Take the records below and set them down exactly, so that every line matches the original.
▽
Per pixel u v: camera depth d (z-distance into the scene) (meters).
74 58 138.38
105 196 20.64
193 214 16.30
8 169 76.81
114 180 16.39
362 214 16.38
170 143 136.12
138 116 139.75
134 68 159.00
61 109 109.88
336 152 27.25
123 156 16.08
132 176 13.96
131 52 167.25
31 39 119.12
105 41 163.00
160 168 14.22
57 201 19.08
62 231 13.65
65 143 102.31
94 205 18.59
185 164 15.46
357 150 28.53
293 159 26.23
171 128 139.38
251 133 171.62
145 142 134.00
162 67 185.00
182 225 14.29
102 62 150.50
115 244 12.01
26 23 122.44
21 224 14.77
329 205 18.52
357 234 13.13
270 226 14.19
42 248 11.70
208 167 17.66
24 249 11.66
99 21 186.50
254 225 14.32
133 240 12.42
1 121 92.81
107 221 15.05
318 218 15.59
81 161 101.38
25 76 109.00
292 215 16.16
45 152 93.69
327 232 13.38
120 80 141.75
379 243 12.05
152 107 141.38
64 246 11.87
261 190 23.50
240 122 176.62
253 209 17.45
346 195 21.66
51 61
△
Output of the exercise
Per pixel u v: camera depth d (z-distance into the scene) (meters).
74 58 138.38
105 196 20.64
193 214 16.30
8 169 76.81
114 180 16.39
362 214 16.38
170 143 136.12
138 116 139.75
134 68 159.00
61 109 109.88
336 152 27.25
123 156 16.08
132 176 13.96
131 52 167.25
31 39 119.12
105 41 163.00
160 168 14.22
57 201 19.08
62 231 13.65
65 143 102.31
94 205 18.59
185 164 15.46
357 150 28.53
293 159 26.23
171 128 139.38
251 133 171.62
145 142 134.00
162 67 185.00
182 225 14.29
102 62 150.50
115 244 12.01
26 23 122.44
21 224 14.77
329 205 18.52
357 234 13.13
270 226 14.19
42 248 11.70
208 167 17.66
24 249 11.66
99 21 186.50
254 225 14.32
133 240 12.42
1 121 92.81
107 221 15.05
318 218 15.59
81 161 101.38
25 76 109.00
292 215 16.16
45 152 93.69
327 232 13.38
120 80 141.75
379 243 12.05
152 107 141.38
64 246 11.87
261 190 23.50
240 122 176.62
253 209 17.45
346 195 21.66
51 61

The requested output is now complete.